Soaring into autumn darkness

Is everybody in bed, or are most of these apartments empty? And those rumpled vertical blinds really annoy me.

Velocity Tower should have been 30-storeys high, but construction halted on the 21st floor. When the developer went into administration it was eventually sold to Dubai-based Select Group which also agreed a deal to build the £6.5m Ibis Hotel next door.


A Victorian renaissance

The Montgomery Theatre on Surrey Street is set to receive funding as part of the Future High Streets Fund.

The owners are set to receive £495K to support them in redeveloping the 136-year-old building. The money would go towards making all public areas accessible for the first time as well as changes to the interior design and layout. The upper floors of the building will also be opened.

The grant will help support and expand The Montgomery’s vision of becoming Yorkshire’s leading arts centre for children and young people.

Built in Domestic Gothic-style at a cost of £15,000 in 1884-1886, the Montgomery Hall, as it was called, was designed by Sheffield architect Charles John Innocent (1839-1901) and constructed by George Longden and Son.

The Future High Streets Fund supports landowners to utilise unused space by opening the upper floors of their building and make improvements to frontages on Fargate, High Street and connecting routes such as Surrey Street and Chapel Walk.

Earlier this week, we looked at plans to cover Orchard Square with a huge canopy, and the conversion of the upper floors into eight new apartments. If approved, the scheme is set to receive £990K of funding.

Sheffield City Council’s Finance Sub-Committee will meet next week to discuss both proposals.


Castlegate plans move forward

At last, positive news about Castlegate, once home to Sheffield Castle and Castle Market.

You may remember that Sheffield City Council secured £18m funding from the Levelling Up Fund to develop the derelict site, and it will go to public consultation from next week.
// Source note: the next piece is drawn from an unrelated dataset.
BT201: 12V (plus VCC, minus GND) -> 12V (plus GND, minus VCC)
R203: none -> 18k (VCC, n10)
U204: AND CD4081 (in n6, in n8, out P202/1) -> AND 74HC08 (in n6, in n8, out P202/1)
The council hopes to create a new public space which focuses on heritage, culture, and sustainability. It would see the Castle site transformed with new ‘grey to green’ planting, footpaths, a community events space, a de-culverted River Sheaf, and other infrastructure needed to unlock future development.
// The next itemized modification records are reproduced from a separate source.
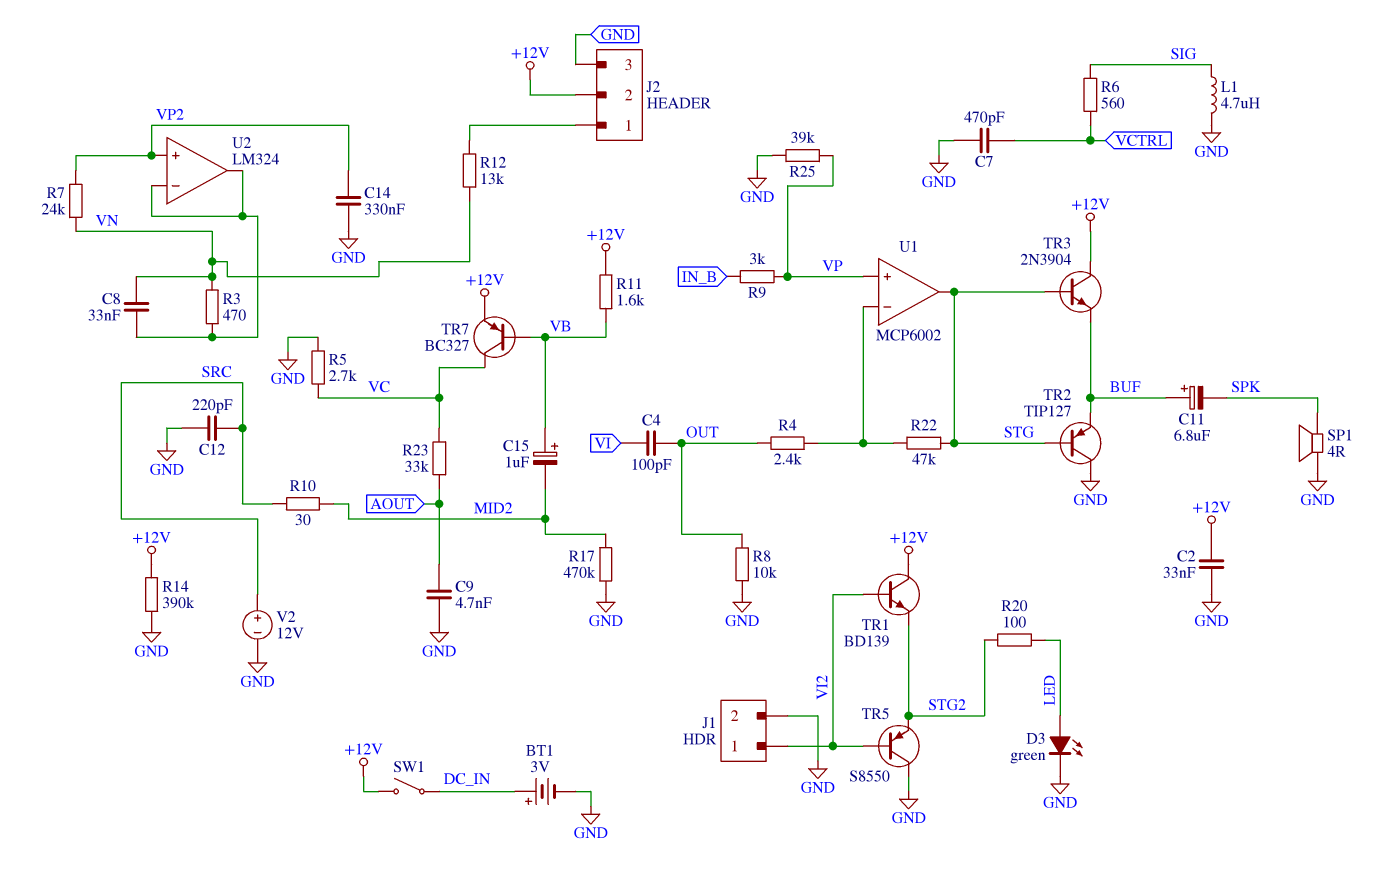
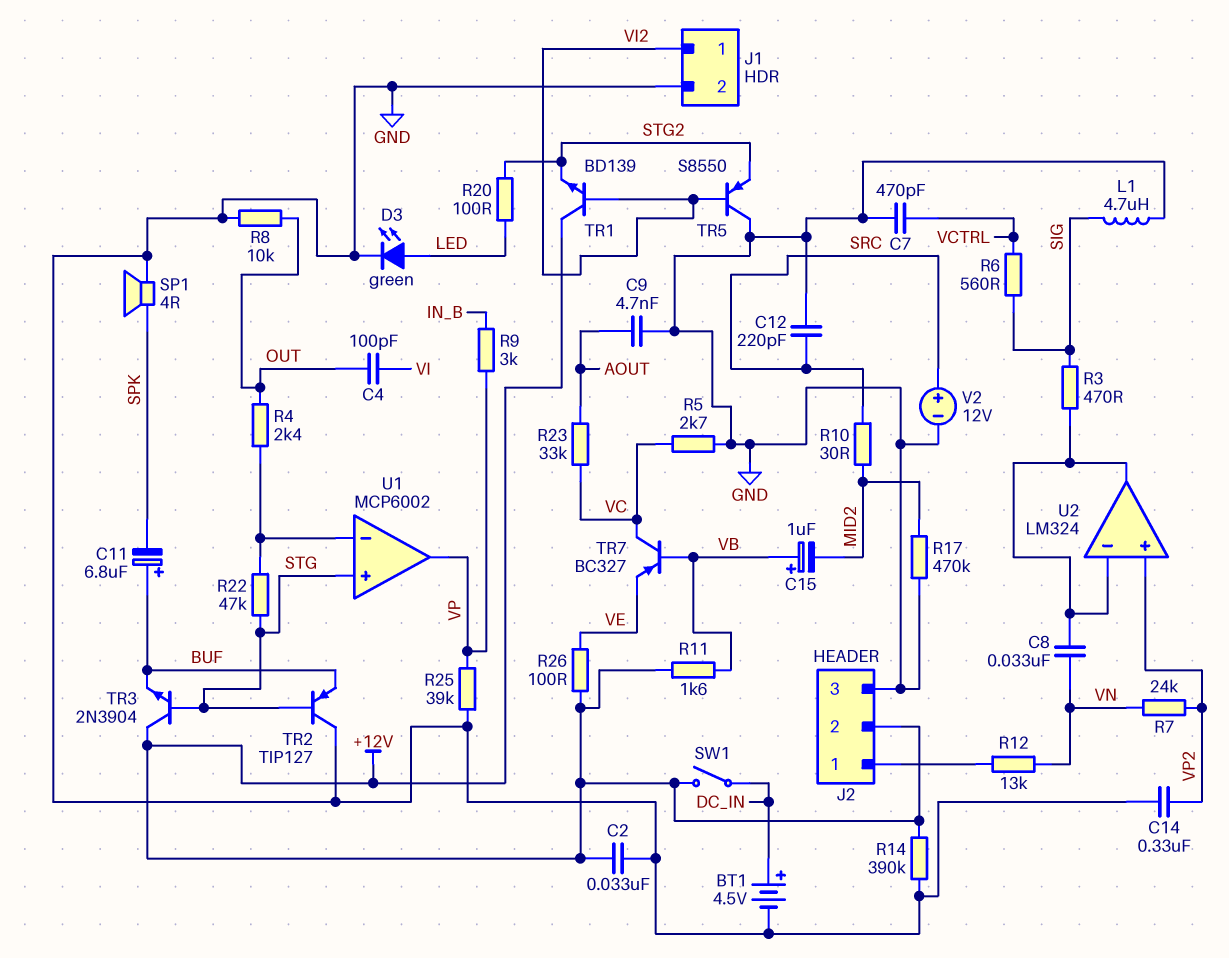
BT1: 3V (plus DC_IN, minus GND) -> 4.5V (plus DC_IN, minus GND)
R3: 470 (U2/in-, VN) -> 470 (SIG, U2/in-)
R26: none -> 100 (+12V, VE)
TR7: PNP BC327 (B VB, C VC, E +12V) -> PNP BC327 (B VB, C VC, E VE)
U1 pin in+: VP -> STG
U1 pin out: STG -> VP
A ‘Concept Plan’ vision can be seen at the Moor Market between 8-11 November, as well as scheduled presentations at 18 Exchange Street and a Zoom session.

Visitors will be able to comment at Moor Market and an online survey will be available from November 7.
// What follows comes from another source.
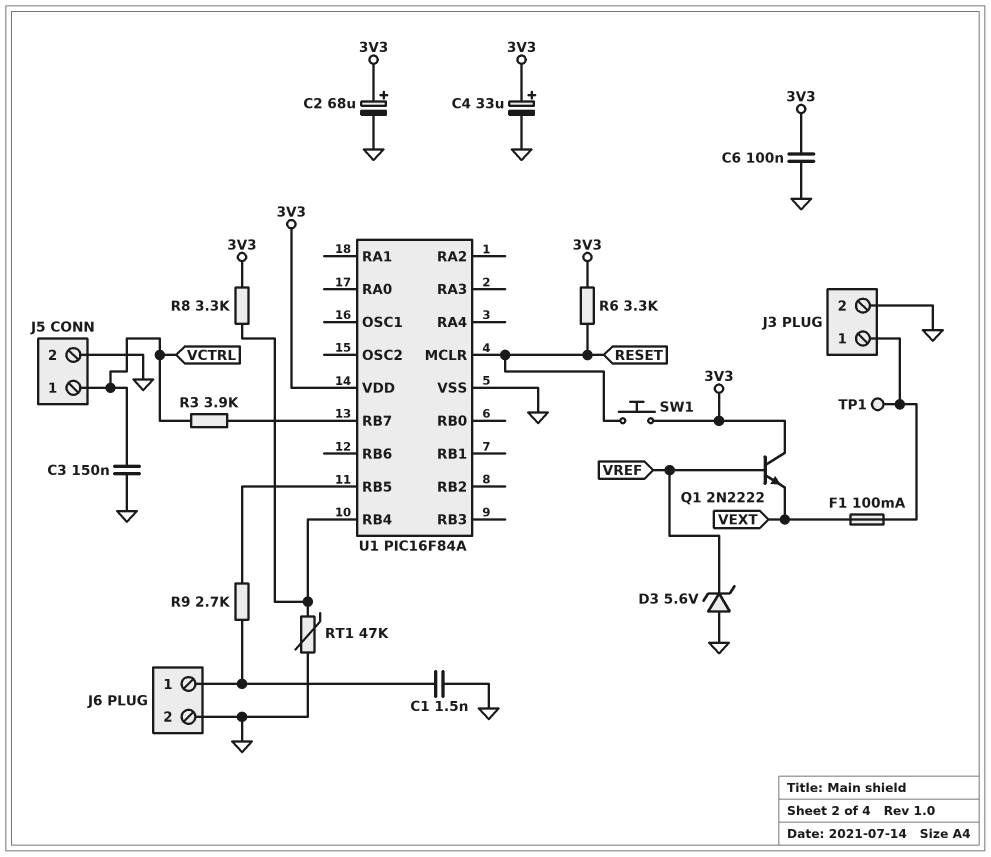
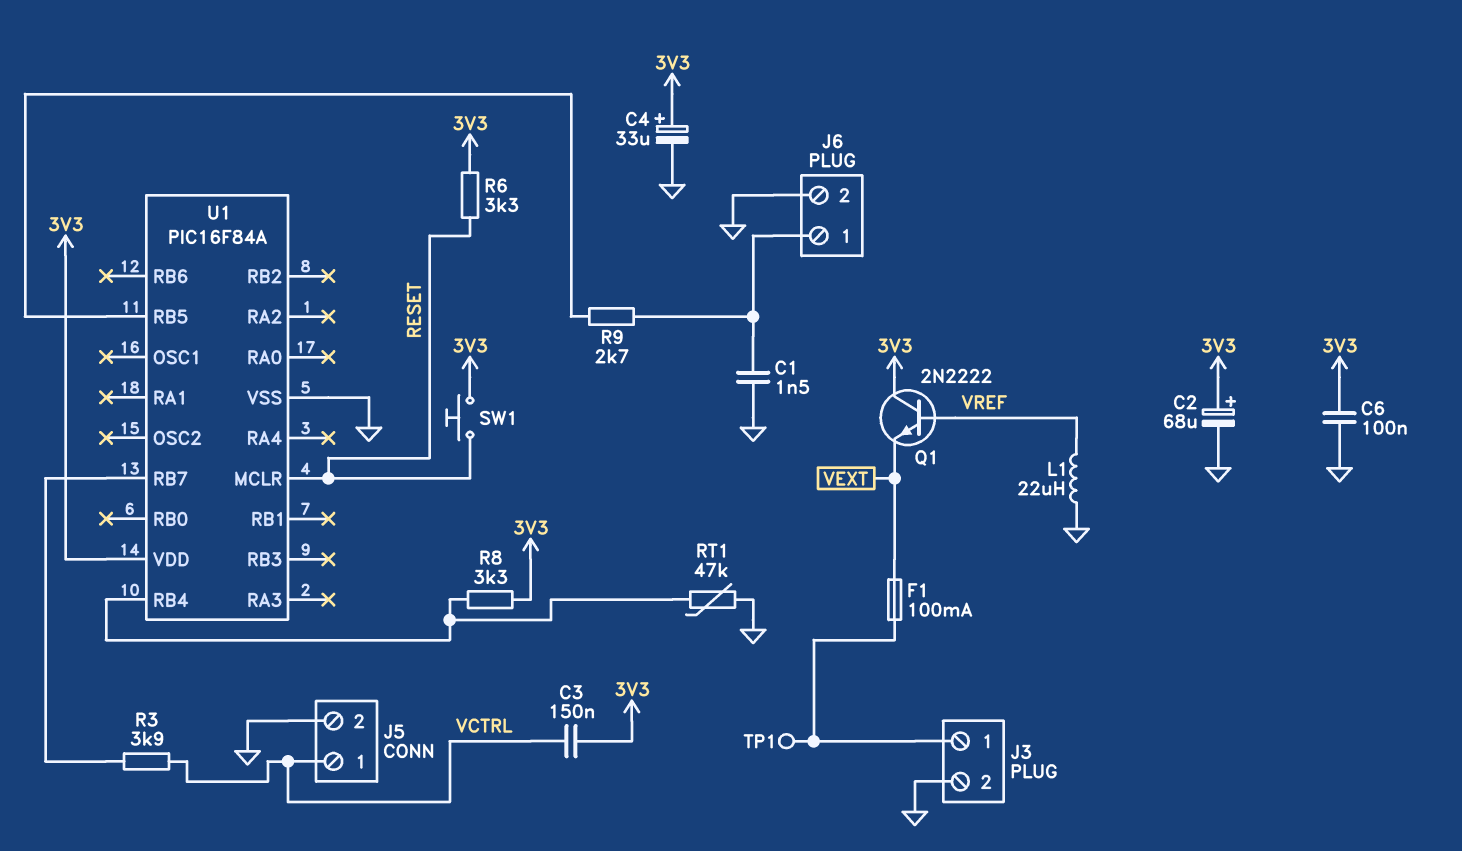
C3: 150nF (GND, VCTRL) -> 150nF (3V3, VCTRL)
D3: zener 5.6V (A GND, K VREF) -> none
L1: none -> 22uH (GND, VREF)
A planning application is due in early 2023, with construction starting in summer and finishing in spring 2024.

However, the Council has estimated that ‘high level’ costs of the proposed changes included in the Concept Plan means the Levelling Up Fund may not be enough to cover all the costs.


“Oh,my poor head.”

I walked into the night to see what I could find. The only person I saw was a drunken young lad staggering somewhere. “It’s the Harley,” he slurred, as I took a photograph.

I remembered Dr Marriott Hall who married Sarah Firth in 1866. She was the daughter of Mark Firth, the steel magnate, who gave them a new house and surgery at this corner on Glossop Road.

And then, I thought of Dr Hall riding his horse along Endcliffe Vale Road in 1878. The horse threw him off and the doctor’s head struck a kerbstone.

“Oh, my poor head,” he complained, and suffered a slow agonising death.

Lastly, I thought of students. Drinking, dancing, and shouting.


Harry Styles was singing

The Gothic Revival church of St Silas lit up like a beacon. It’s a far cry from the cold and gloomy day of February 1869 when the Archbishop of York consecrated this new church in front of a full congregation.

It cost £8K, a gift from Henry Wilson of Sharrow, and the work of John Brightmore Mitchell-Withers.

His Grace read the 24th Psalm, but on this autumn night all I can hear from inside is Harry Styles singing Late Night Talking, which seems appropriate and inappropriate at the same time.

The church closed at the Millennium and is now student accommodation.


And finally… look what happened in 1929

Sheffield City Hall is getting into early festive spirit.

When it was constructed between 1929-1932, the foundations were sunk to a depth of 30ft. The earth that was removed was taken to build a new dirt track for motor-cycle racing, and this became Owlerton Stadium.